Już tylko trochę ponad miesiąc został do końca ustawowego terminu na złożenie zawiadomienia do Prezesa URE o przeprowadzeniu obowiązkowego audytu energetycznego w dużych przedsiębiorstwach.
Jak donosi money.pl, do końca lipca z tego obowiązku wywiązało się tylko ok. 6% firm. Te dane niepokoją. Brak takiego zgłoszenia może skutkować dużymi karami, a to z kolei może wpłynąć na kondycje finansową przedsiębiorstw.
Osobną sprawą jest jakość już przeprowadzonych audytów. Jak już pisaliśmy wcześniej, z naszych obserwacji rynku wynikało, że wiele firm decyduje się na najtańsze audyty oparte na bardzo płytkich analizach stanu gospodarki energetycznej w przedsiębiorstwach i zamawiane w firmach nastawionych na jak największą liczbę klientów.
Po lekturze wniosków i zaleceń z pierwszych gotowych audytów niestety potwierdziły się obawy, że nie będą one pomocne przy poprawianiu efektywności energetycznej przedsiębiorstw.
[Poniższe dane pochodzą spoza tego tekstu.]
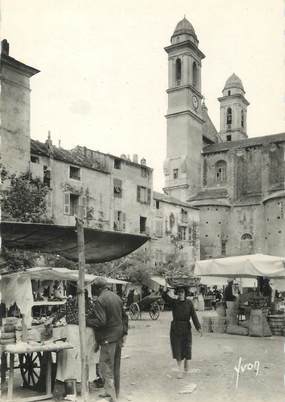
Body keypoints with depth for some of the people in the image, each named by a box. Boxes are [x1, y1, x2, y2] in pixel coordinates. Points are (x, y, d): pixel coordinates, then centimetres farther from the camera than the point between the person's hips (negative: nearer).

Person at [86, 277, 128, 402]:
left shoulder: (100, 300, -17)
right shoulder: (116, 297, 9)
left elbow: (100, 321, -23)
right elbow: (124, 316, 14)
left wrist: (86, 321, -10)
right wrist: (124, 332, 17)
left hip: (108, 338, -8)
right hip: (118, 337, 9)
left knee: (105, 368, -2)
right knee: (115, 367, 18)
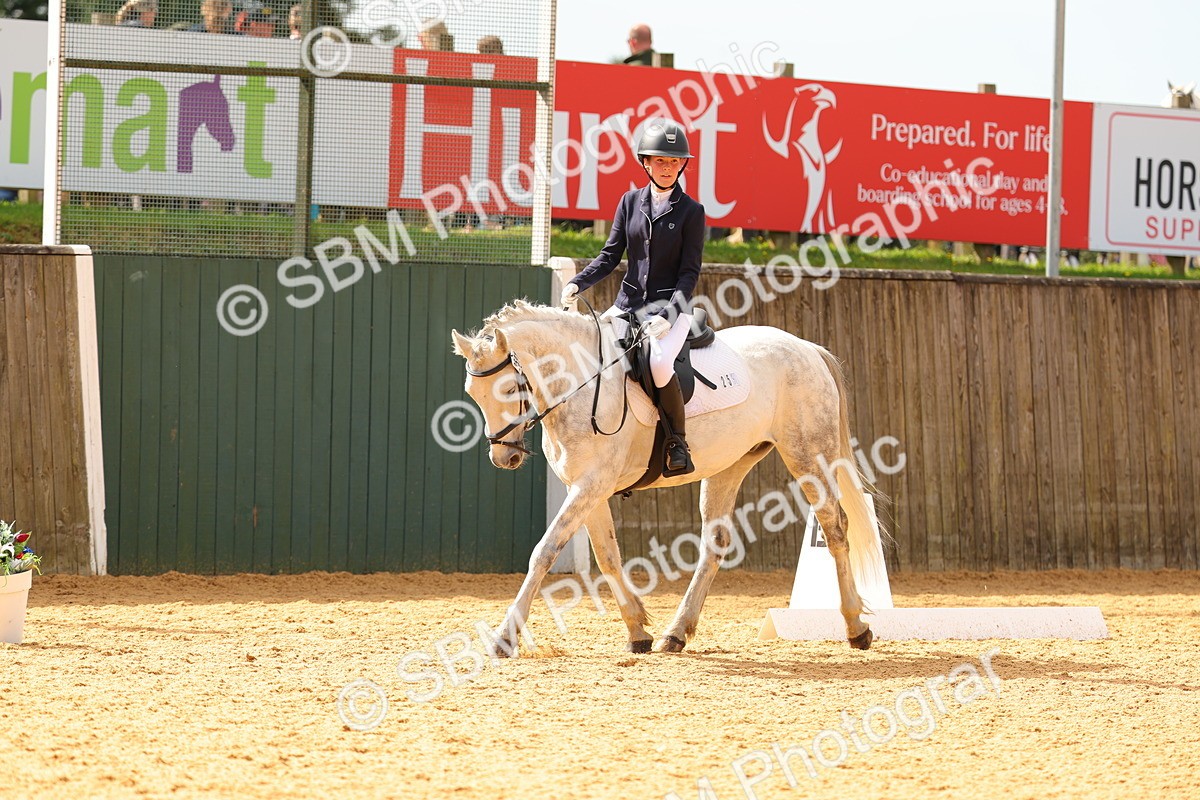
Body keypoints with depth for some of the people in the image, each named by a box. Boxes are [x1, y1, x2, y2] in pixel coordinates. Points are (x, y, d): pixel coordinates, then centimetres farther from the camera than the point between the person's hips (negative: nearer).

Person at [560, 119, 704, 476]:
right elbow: (610, 255, 9)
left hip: (671, 308, -5)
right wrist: (577, 284, -8)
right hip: (628, 304, 5)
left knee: (660, 363, -34)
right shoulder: (631, 202, 9)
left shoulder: (691, 211, -2)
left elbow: (690, 273, -6)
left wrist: (668, 316, -19)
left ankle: (677, 444, -17)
Wydaje się wręcz, że audytorzy korzystają czasami ze sztampowych formatek, tabelek i wykresów. Do klientów trafiają raporty z niepełnymi, a czasami nawet nieprawidłowymi danymi. Do tego dochodzą nieścisłości w redakcji końcowego raportu – błędna lub brak numeracji poszczególnych tabel i wykresów, powoływanie się na brakujące w raporcie dane, brak odpowiednich wyliczeń itp.
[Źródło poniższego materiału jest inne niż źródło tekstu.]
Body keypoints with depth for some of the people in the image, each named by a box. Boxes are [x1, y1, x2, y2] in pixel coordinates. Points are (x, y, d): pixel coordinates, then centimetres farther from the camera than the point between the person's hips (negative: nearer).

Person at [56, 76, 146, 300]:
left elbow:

Wydaje się, że za taki stan rzeczy w dużej mierze odpowiada liczba audytów przeprowadzonych w bardzo krótkim terminie. Żeby się wywiązać z zobowiązań, audytorzy muszą generować kolejne raporty w niedługim czasie, co niestety często powoduje „przemycenie” w końcowym dokumencie błędów.
Nie można oczywiście generalizować. Niemniej, menedżerowie firm nie powinni się zadowolić samym faktem posiadania raportu z audytu energetycznego w swoim przedsiębiorstwie. Przede wszystkim trzeba go dokładnie przeanalizować, a w razie nieścisłości czy niejasności wymagać dodatkowych wyjaśnień od audytora. Stawka jest bowiem wysoka, ponieważ wspomniane na początku kary dotyczą nie tylko braku zgłoszenia audytu, ale także audytów zakwestionowanych przez Prezesa URE.